Scientists at Russia’s National Research University Higher School of Economics have found a way around a problem that’s been plaguing programmers for years: how to teach a computer to hear emotions. The results show a 71 per cent success rate in correctly identifying a person’s emotional state just by the sound of their voice.
Admit it, it’s been a while now since you’ve been impressed by your phone’s virtual assistant. Siri, Alexa and the bunch are great for predicting the weather but much less so in comforting you because it won’t stop raining. Clever they may be, their emotional intelligence is still pretty low.
Emotion-detection itself has been around for some time now, of the facial recognition variety. There are now dozens of application programming interfaces (APIs) that can triangulate the relationship between various points on your face and conclude with a strong degree of accuracy how you’re feeling —and not just fake feeling, either.

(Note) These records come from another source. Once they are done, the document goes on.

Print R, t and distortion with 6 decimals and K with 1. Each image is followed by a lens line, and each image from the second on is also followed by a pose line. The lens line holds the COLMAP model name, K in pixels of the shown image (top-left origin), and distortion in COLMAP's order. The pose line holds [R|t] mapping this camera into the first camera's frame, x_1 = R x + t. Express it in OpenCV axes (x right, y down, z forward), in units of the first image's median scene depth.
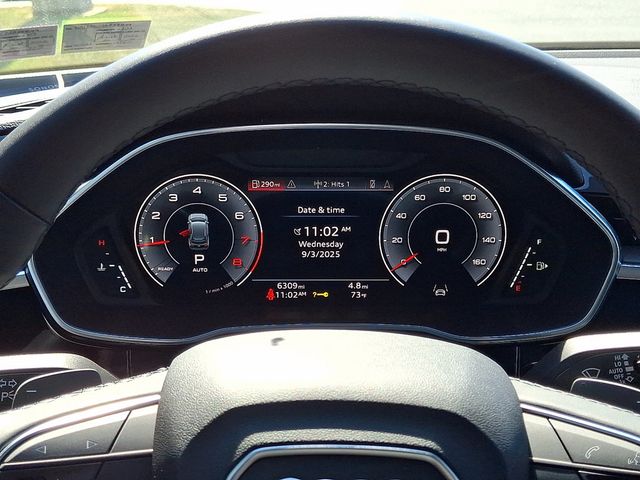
lens RADIAL K [[991.7, 0, 320.0], [0, 991.7, 240.0], [0, 0, 1]] dist [0.313754, -1.057334]
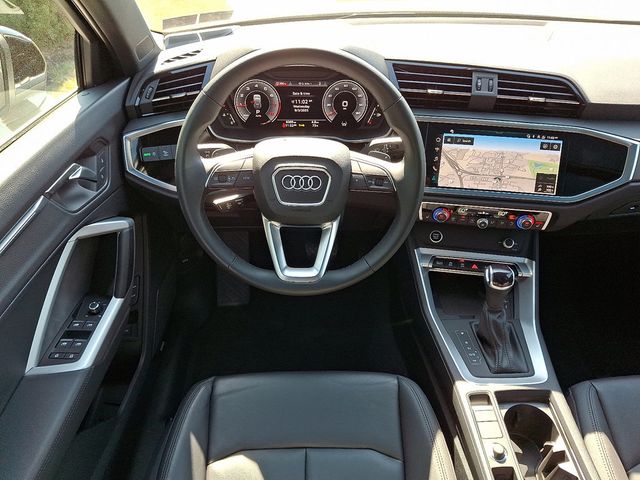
lens RADIAL K [[543.4, 0, 318.2], [0, 543.4, 253.0], [0, 0, 1]] dist [0.138667, -0.290330]
pose [[0.999982, 0.000966, 0.005956, 0.039496], [-0.002639, 0.957704, 0.287743, -0.045130], [-0.005427, -0.287754, 0.957689, -0.593324]]
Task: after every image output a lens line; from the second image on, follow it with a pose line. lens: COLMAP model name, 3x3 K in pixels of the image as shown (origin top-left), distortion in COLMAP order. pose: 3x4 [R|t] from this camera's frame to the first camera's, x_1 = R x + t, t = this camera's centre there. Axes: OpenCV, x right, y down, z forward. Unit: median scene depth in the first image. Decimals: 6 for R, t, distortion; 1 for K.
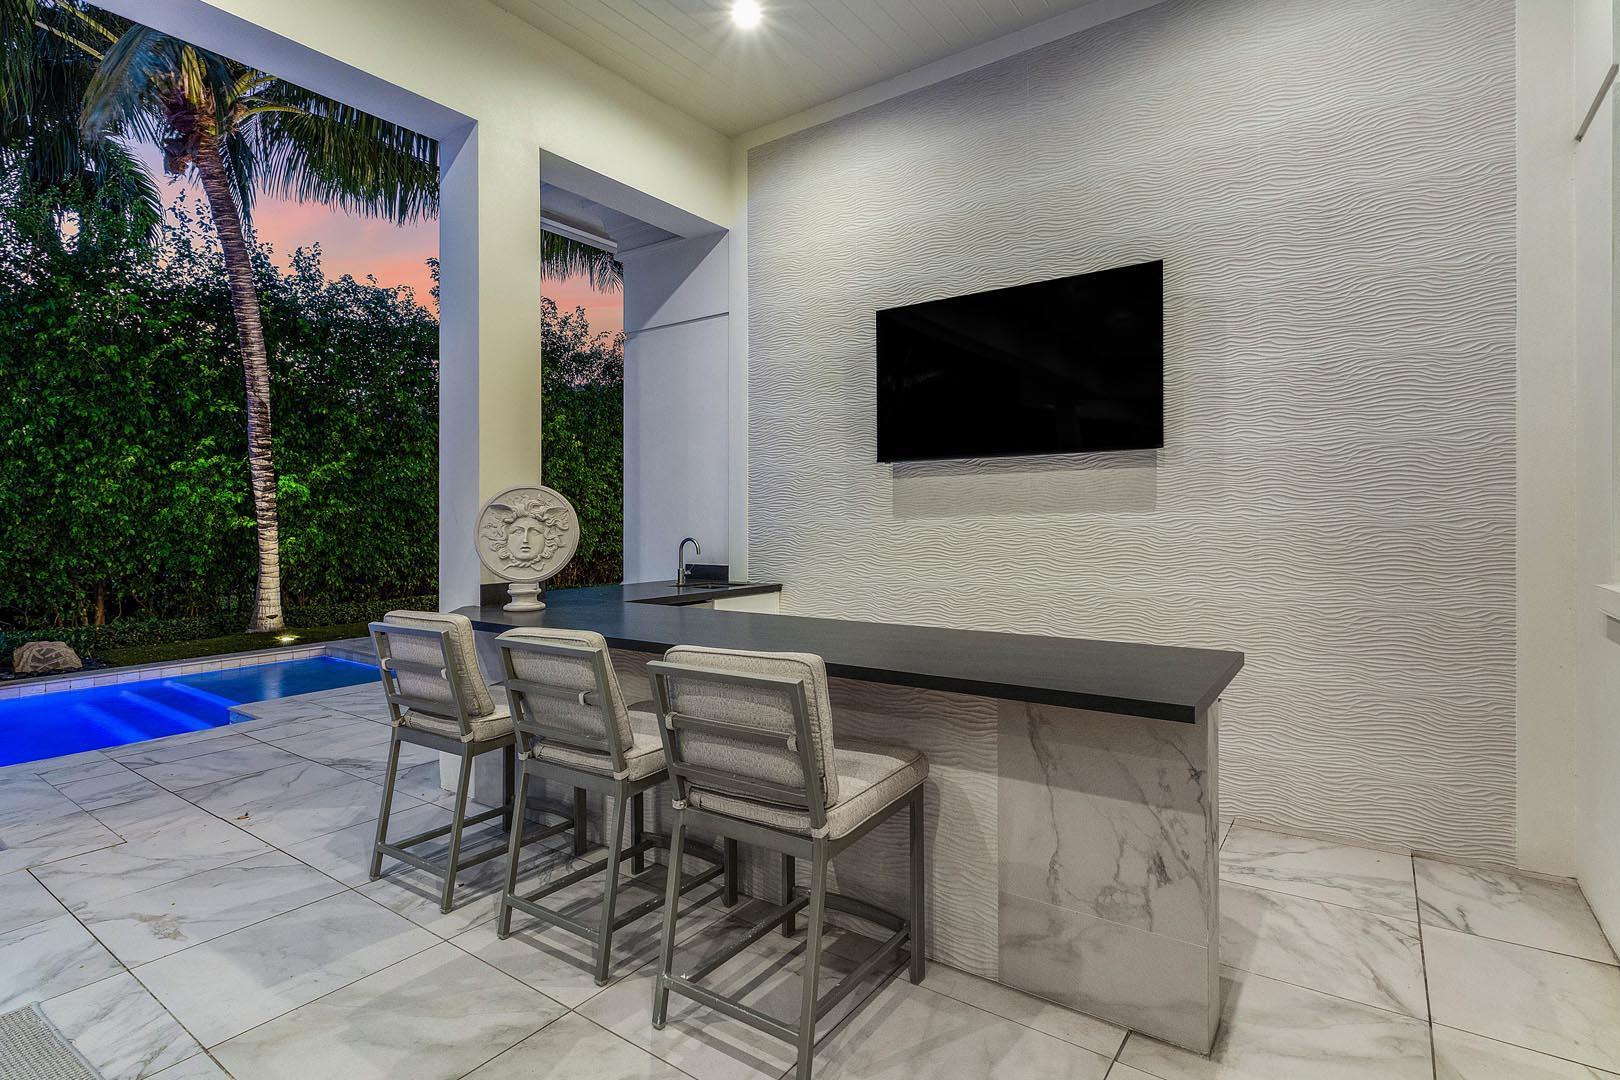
lens RADIAL K [[830.4, 0, 812.3], [0, 830.4, 529.1], [0, 0, 1]] dist [-0.002240, -0.000560]
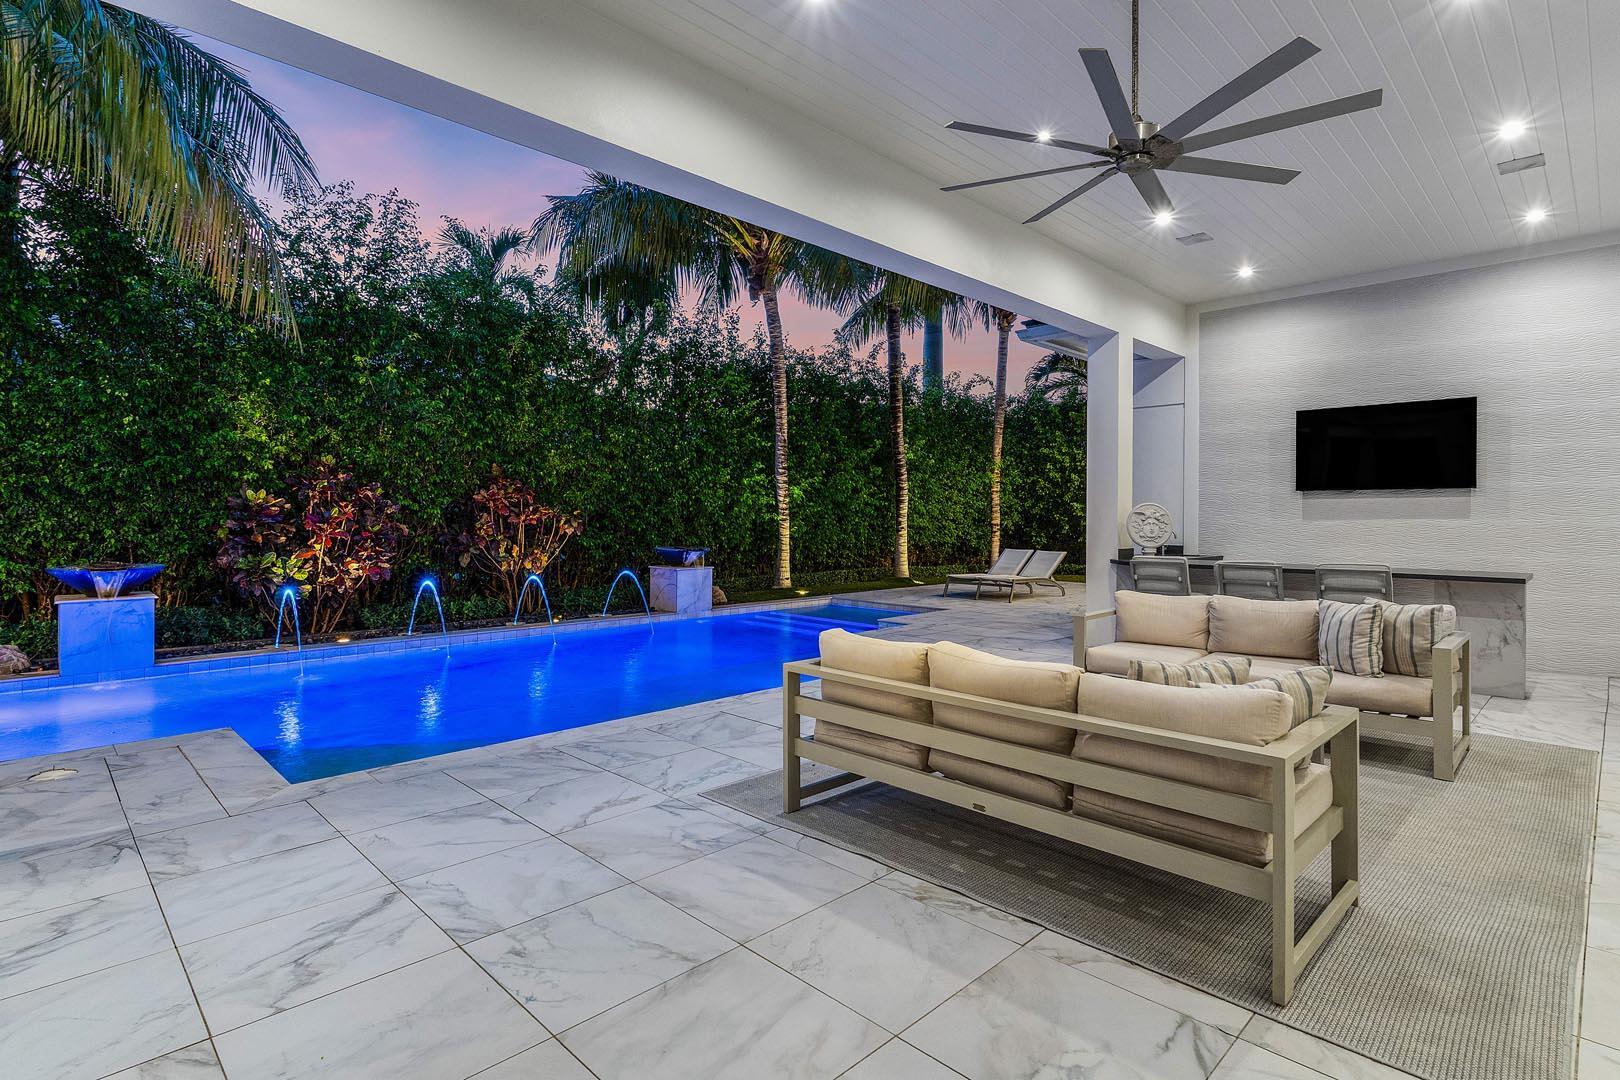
lens RADIAL K [[830.4, 0, 824.3], [0, 830.4, 510.0], [0, 0, 1]] dist [-0.002240, -0.000560]
pose [[0.984661, 0.009298, -0.174233, -0.431519], [-0.012542, 0.999768, -0.017527, 0.006603], [0.174029, 0.019443, 0.984549, -0.693318]]
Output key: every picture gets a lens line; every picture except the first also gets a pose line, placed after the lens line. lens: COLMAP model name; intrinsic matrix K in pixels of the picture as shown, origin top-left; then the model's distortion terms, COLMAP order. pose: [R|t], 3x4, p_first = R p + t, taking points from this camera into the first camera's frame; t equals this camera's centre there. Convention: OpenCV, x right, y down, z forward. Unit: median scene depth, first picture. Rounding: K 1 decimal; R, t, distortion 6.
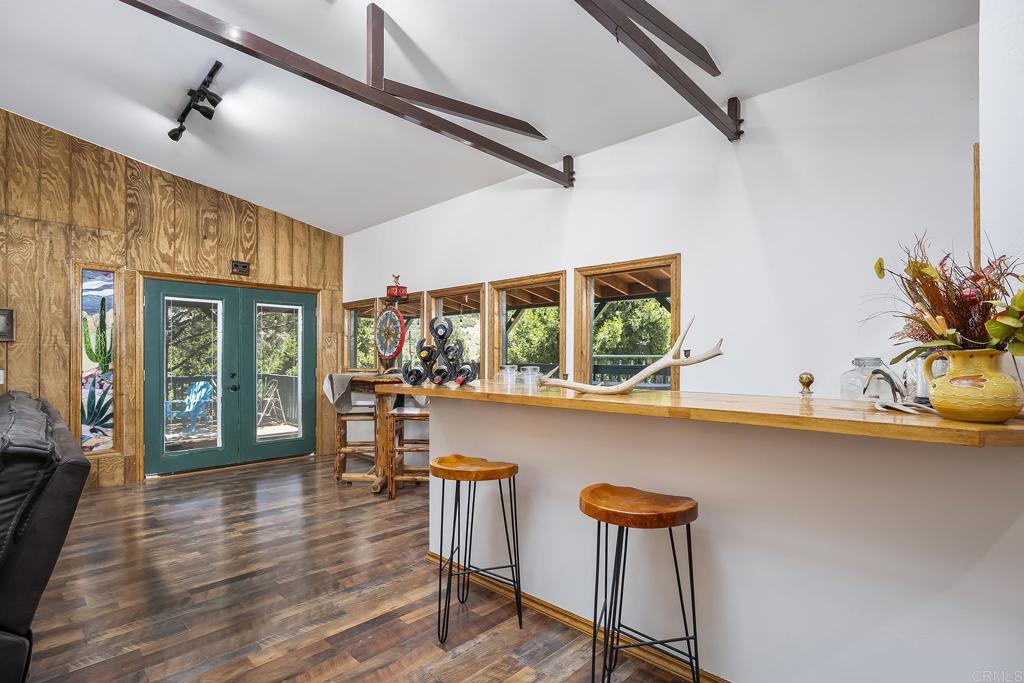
lens RADIAL K [[496.0, 0, 509.0], [0, 496.0, 358.2], [0, 0, 1]] dist [-0.012726, 0.001544]
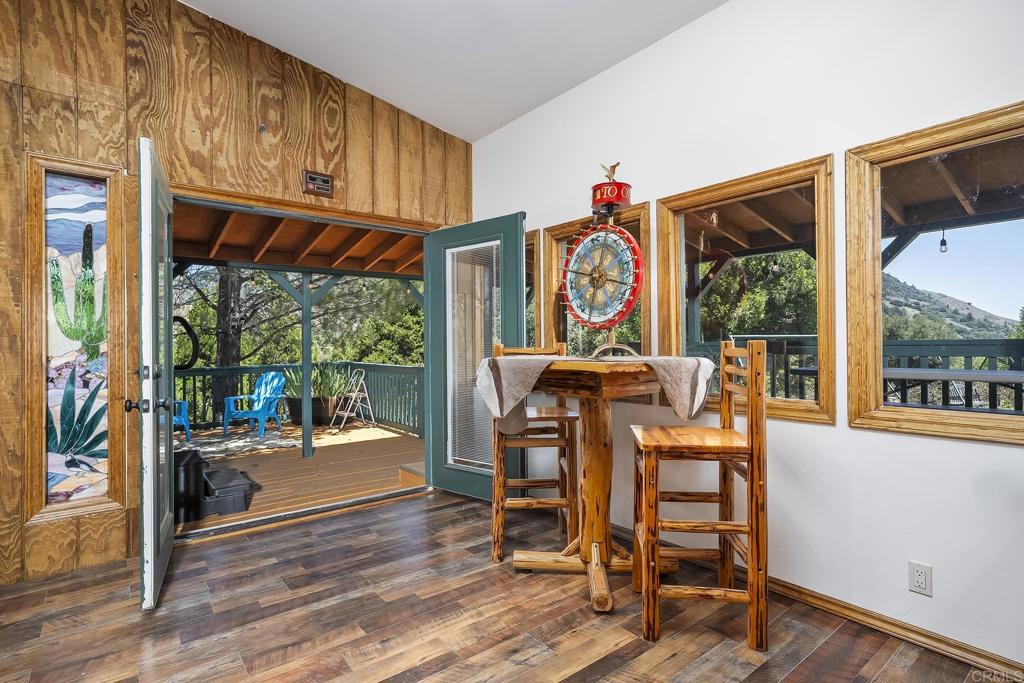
lens RADIAL K [[528.5, 0, 522.7], [0, 528.5, 342.7], [0, 0, 1]] dist [-0.008880, 0.007954]
pose [[0.992212, -0.011412, -0.124037, -0.248115], [0.011070, 0.999933, -0.003440, 0.017367], [0.124068, 0.002040, 0.992272, 0.442782]]
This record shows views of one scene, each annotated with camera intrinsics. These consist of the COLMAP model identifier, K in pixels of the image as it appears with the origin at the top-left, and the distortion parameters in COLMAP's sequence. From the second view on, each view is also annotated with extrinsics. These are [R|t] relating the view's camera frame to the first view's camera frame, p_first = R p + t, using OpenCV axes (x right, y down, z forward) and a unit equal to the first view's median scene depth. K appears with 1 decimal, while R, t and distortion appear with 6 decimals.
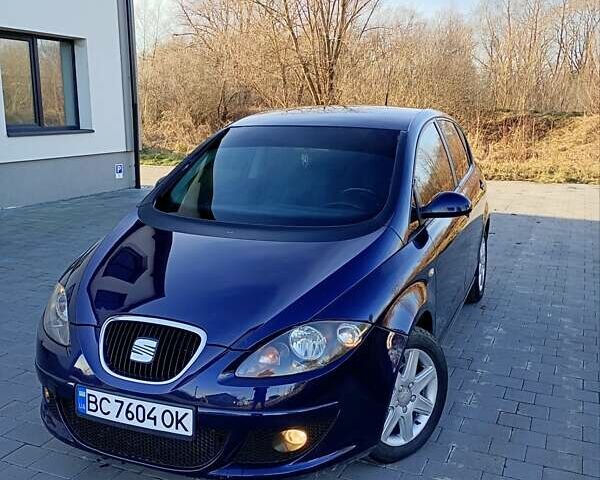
lens RADIAL K [[658.3, 0, 300.0], [0, 658.3, 240.0], [0, 0, 1]] dist [0.021677, 0.000825]
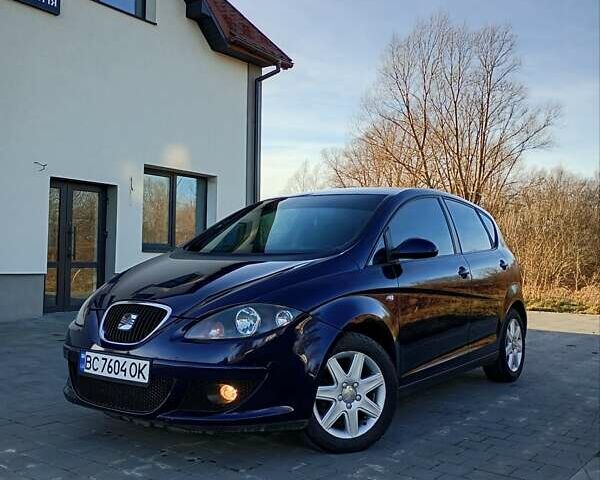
lens RADIAL K [[658.3, 0, 300.0], [0, 658.3, 240.0], [0, 0, 1]] dist [0.021677, 0.000825]
pose [[0.971662, 0.006254, -0.236292, 0.399501], [-0.063227, 0.970101, -0.234322, 0.291150], [0.227762, 0.242622, 0.943005, -0.195246]]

A study back in 2014 pitted facial recognition software against regular humans in a test to see who was better at telling when someone in a video was feigning emotions such as pain or really feeling them. We mere mortals guessed right about 50 per cent of the time, basically a coin flip, but the program, which could zero in on 20 different facial muscles at a time, turned out to be right in 85 per cent of cases.
“Human facial expressions sometimes convey genuinely felt emotions, and some other times convey emotions not felt but required by a particular social context, for example expressing gratitude after receiving a terrible gift or sadness at a funeral,” said the University of Toronto’s Kang Lee, co-author of the study. “We can envisage in the very near future a widely available and inexpensive computer vision system that is capable of recognizing subtle emotions,” Lee
So that’s visual processing, but aurally-fed emotional recognition? So far, it’s been more of a challenge, say the researchers behind the new work, which was presented at the InternationalConference on Neuroinformatics in Moscow last month.
“The emotion classification problem has great potential for use in many applied industries such as robotics, tracking systems and other interactive [systems],” say the study’s authors. “Solving this problem allows for the reception of users’ feedback in a natural way …simplifying and accelerating the interaction between computer and person.”
Researchers concentrated on the peaks and valleys of a person’s voice and converted the aural pattern into a digital image (a spectrogram) through which they were able to apply methods similar to those used in image recognition. Working with a dataset of 24 actors depicting eight different emotions: neutral, calm, happy, sad, angry, fearful, disgust and surprised, the neural network was eventually able to correctly identify the emotion in 71 per cent of cases.
The program did exceptionally well in guessing when a person was expressing both neutral and calm emotions, while it had more difficulty separating happy from angry emotions. “Most likely the reason for this is that they are the strongest emotions and as a result, their spectrograms are slightly similar,” say the study’s authors.